Monday, March 11, 2013

Tondo



This crisp Madonna and Child was painted in the 1490s by Baccio della Porta, called Fra Bartolommeo (1472-1517). Earlier this year Christie's New York described it as oil on panel, a tondo in its original frame. The picture had remained in private hands in Italy and unknown to scholars until its first publication in 1992, when it was sold through a London dealer to the present owner. Described only as "property of a distinguished private collector" the painting was sold on January 30th for $12,962,500.

Perhaps I am finally getting my head around the fact that Old Master paintings, whatever their degree of rarity or loveliness, sell for a smallish fraction of the price demanded for a good example of Abstract Expressionism or Pop. There is a scene toward the end of Michael Haneke's first feature film (The Seventh Continent, 1989) where a prosperous Austrian couple, having withdrawn their substantial savings from the bank, systematically tear up the cash and flush it down the toilet. I can understand the impulse, when money-value seems absolutely at odds with the sort of intangible (even supernatural) value of Fra Bartolommeo's tondo.
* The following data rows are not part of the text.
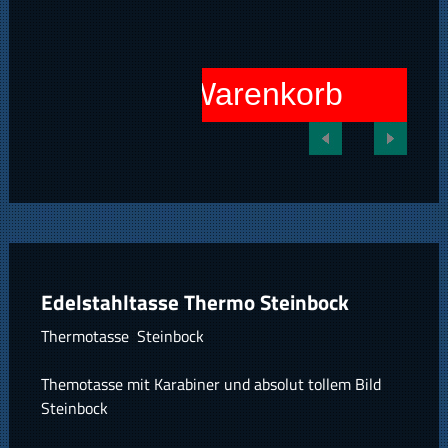
In den Warenkorb
Edelstahltasse Thermo Steinbock
Thermotasse Steinbock
Themotasse mit Karabiner und absolut tollem Bild
Steinbock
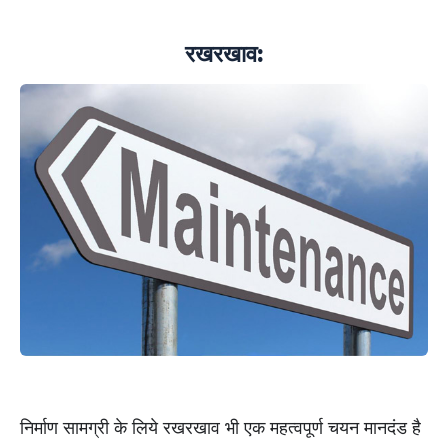
रखरखाव:
निर्माण सामग्री के लिये रखरखाव भी एक महत्वपूर्ण चयन मानदंड है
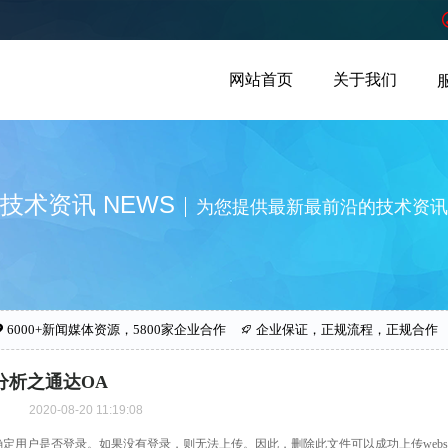
网站首页
关于我们
技术资讯 NEWS
为您提供最新最前沿的技术资讯
6000+新闻媒体资源，5800家企业合作
企业保证，正规流程，正规合作
分析之通达OA
2020-08-20 11:19:08
定用户是否登录。如果没有登录，则无法上传。因此，删除此文件可以成功上传webshel​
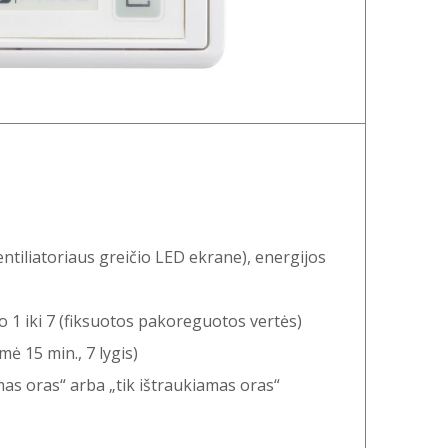
ntiliatoriaus greičio LED ekrane), energijos
uo 1 iki 7 (fiksuotos pakoreguotos vertės)
mė 15 min., 7 lygis)
mas oras“ arba „tik ištraukiamas oras“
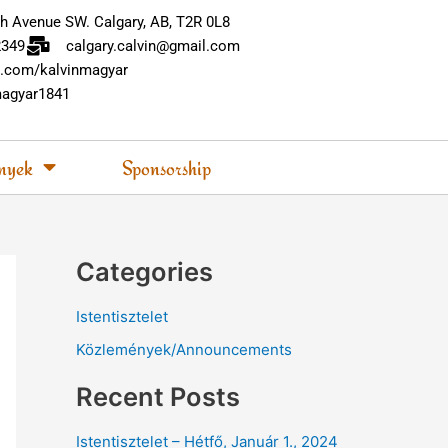
h Avenue SW. Calgary, AB, T2R 0L8
2349
calgary.calvin@gmail.com
.com/kalvinmagyar
agyar1841
nyek
Sponsorship
Categories
Istentisztelet
Közlemények/Announcements
Recent Posts
Istentisztelet – Hétfő, Január 1., 2024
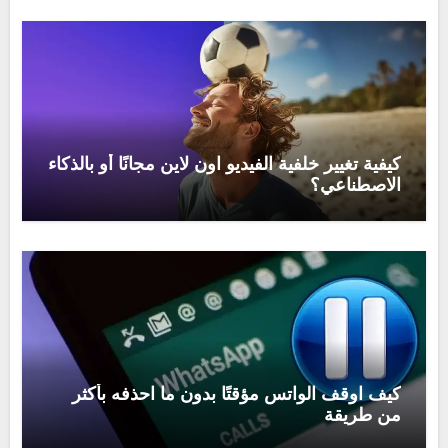
كيفية تغيير خلفية الفيديو اون لاين مجانًا أو بالذكاء
الاصطناعي؟
كيف اوقف الواتس مؤقتًا بدون ما احذفه بأكثر
من طريقة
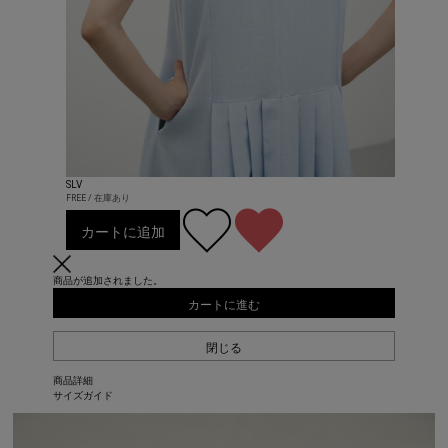
SLV
FREE / 在庫あり
カートに追加
商品が追加されました。
カートに進む
閉じる
商品詳細
サイズガイド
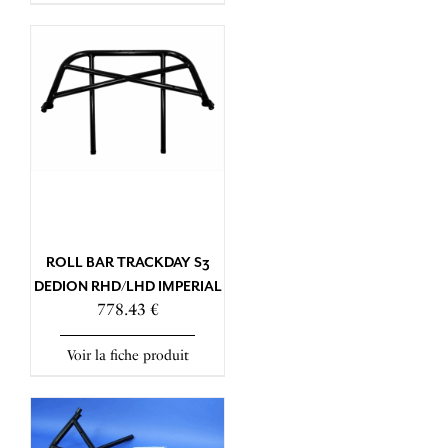
ROLL BAR TRACKDAY S3
DEDION RHD/LHD IMPERIAL
778.43 €
Voir la fiche produit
The Market Review column in the January issue of Apollo began like this –

It seems incredible to report but, despite the gloomiest of economic conditions across the globe, over $1bn was spent on modern and contemporary art in five days in New York. It may be precisely because of the economy that this should be the case. There is little else to invest in, and it is hard to imagine that all those prepared to pop tens of millions for a Rothko, Warhol, Bacon, Richter, Basquiat, Kline, De Kooning or Koons have waited until now to express their deepest passion for the art of the 20th and 21st centuries.